Practical Advice for Developers
If you are already using hermes-memory-installer, update to the latest version and open the claude-obsidian-fusion section of the docs. Enable Hot Cache in your memory configuration. Start with the default settings above, then adjust ttl_seconds based on how often your Obsidian vault changes. For a daily journal vault, a TTL of 300 s (5 min) is effective; for static reference notes, you can push it to 3600 s.
Do not overlook the sync_strategy parameter. The docs warn that invalidate_on_write has a slight overhead because the installer must watch the vault for changes. If that overhead is a concern, you can set sync_strategy: refresh_on_read and rely on TTL alone, but then you accept a window of staleness.
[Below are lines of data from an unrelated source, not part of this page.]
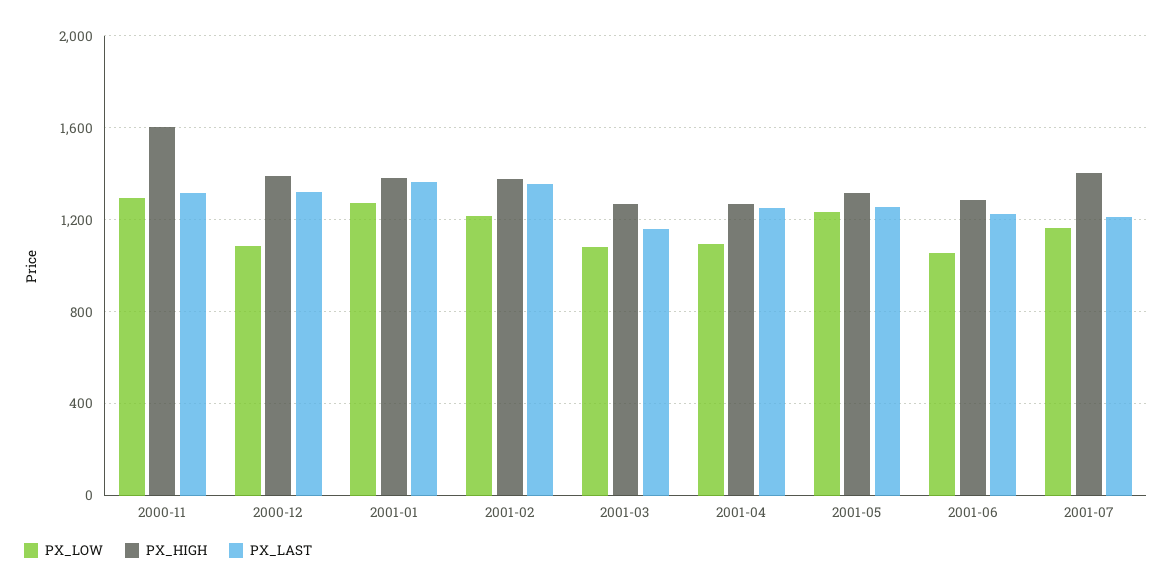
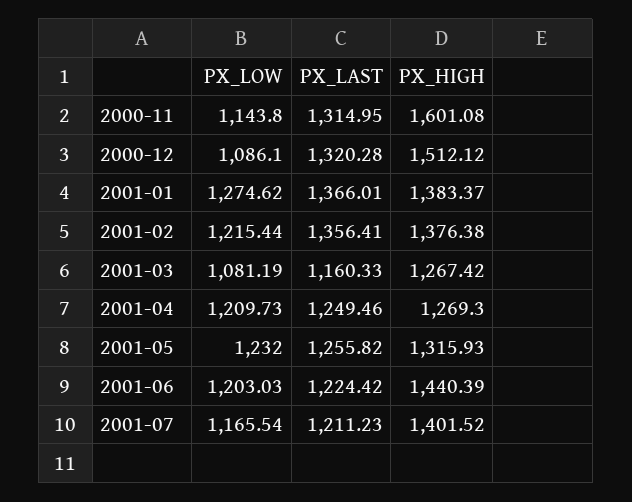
  {
    "PX_LOW": {
-     "2000-11": 1300,
+     "2000-11": 1143.8,
      "2000-12": 1086.1,
      "2001-01": 1274.62,
      "2001-02": 1215.44,
      "2001-03": 1081.19,
-     "2001-04": 1100,
+     "2001-04": 1209.73,
      "2001-05": 1232,
-     "2001-06": 1050,
+     "2001-06": 1203.03,
      "2001-07": 1165.54
    },
    "PX_HIGH": {
      "2000-11": 1601.08,
-     "2000-12": 1400,
+     "2000-12": 1512.12,
      "2001-01": 1383.37,
      "2001-02": 1376.38,
      "2001-03": 1267.42,
      "2001-04": 1269.3,
      "2001-05": 1315.93,
-     "2001-06": 1300,
+     "2001-06": 1440.39,
      "2001-07": 1401.52
    },
    "PX_LAST": {
      "2000-11": 1314.95,
      "2000-12": 1320.28,
      "2001-01": 1366.01,
      "2001-02": 1356.41,
      "2001-03": 1160.33,
      "2001-04": 1249.46,
      "2001-05": 1255.82,
      "2001-06": 1224.42,
      "2001-07": 1211.23
    }
  }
For most deployments the impact is negligible.
Conclusion
The Claude-Obsidian Fusion documentation marks a shift from hermes-memory-installer being a mere setup tool to a system that encapsulates production knowledge patterns. The Hot Cache pattern (P0) is the most immediately actionable: it is simple to implement, yields large performance gains, and is well-documented with sensible defaults. The other five patterns add depth to the KMM model, but you should begin with Hot Cache. Your Claude instance’s reaction time will thank you.